Goldstein was initially told the flyers could not be printed because they violated Office Depot’s policy. The text-only flyers included a string of factoids about Planned Parenthood’s finances and activities and a prayer for the conversion of Planned Parenthood. Goldstein tried to get a further explanation from the company, and contacted corporate Office Depot officials. Finally, a response came in the form of a statement to the Chicago Tribune from corporate spokesperson Karen Denning.

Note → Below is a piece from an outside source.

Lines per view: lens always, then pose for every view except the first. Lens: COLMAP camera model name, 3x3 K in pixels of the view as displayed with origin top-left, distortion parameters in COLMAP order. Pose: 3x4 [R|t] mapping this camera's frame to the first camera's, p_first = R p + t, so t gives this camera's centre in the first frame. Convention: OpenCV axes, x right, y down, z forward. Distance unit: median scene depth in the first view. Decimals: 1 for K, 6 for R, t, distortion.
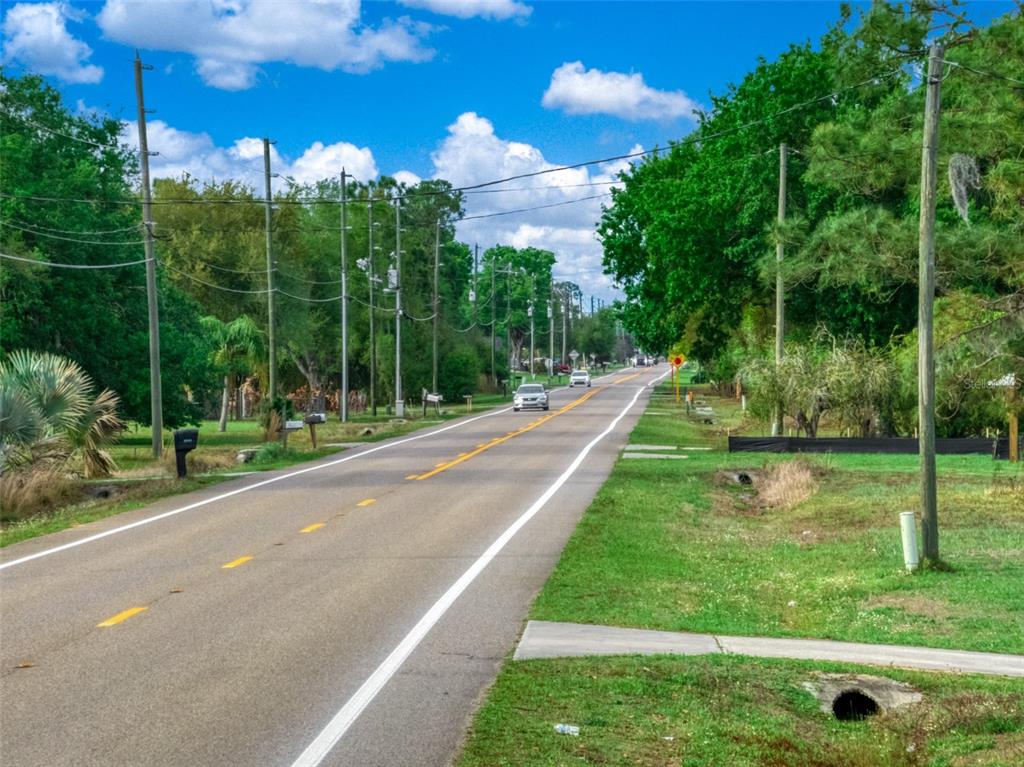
lens RADIAL K [[688.8, 0, 514.4], [0, 688.8, 385.4], [0, 0, 1]] dist [0.004787, -0.000001]
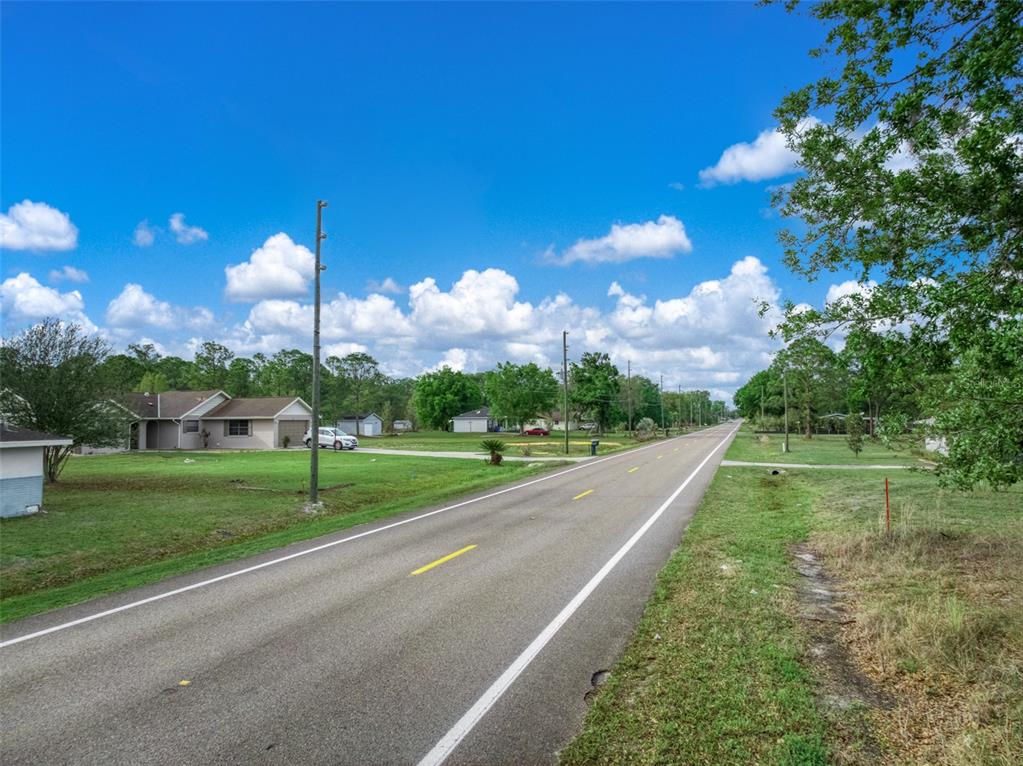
lens RADIAL K [[676.9, 0, 510.5], [0, 676.9, 361.2], [0, 0, 1]] dist [0.003579, 0.000123]
pose [[0.967821, -0.017486, -0.251033, -0.291050], [-0.001352, 0.997207, -0.074670, -0.097839], [0.251638, 0.072607, 0.965094, -5.671804]]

Office Depot corporate policy prohibits “the copying of any type of material that advocates any form of racial or religious discrimination or the persecution of certain groups of people,” she said. The flyer, Denning said, advocated the persecution of those who support abortion rights.
“This seems crazy,” said Thomas Olp, an attorney with the religious liberty group the Thomas More Society, which has taken up Goldstein’s battle. “To say that a prayer that calls for conversion and understanding and enlightenment is persecution, to call that persecution to me is the height of intolerance.”
The Society is threatening to file complaints with the Cook County Human Rights Commission and the Illinois Department of Human Rights.
“This is a blatant violation of the Cook County Human Rights Ordinance, which forbids public businesses from discriminating based on religion,” Olp said.
“I am proud of Maria Goldstein for standing up for her rights, and I call upon Office Depot to reconsider this decision by evaluating more carefully the words of the prayer and the intent of its author,” said Rev. Frank Pavone, National Director of Priests for Life, who wrote the prayer on the flyer Office Depot refused to print. “An Office Depot spokeswoman said this is because the prayer ‘advocates the persecution of people who support abortion rights.’ Actually, the opposite is true: the prayer advocates their conversion, enlightenment, and salvation.”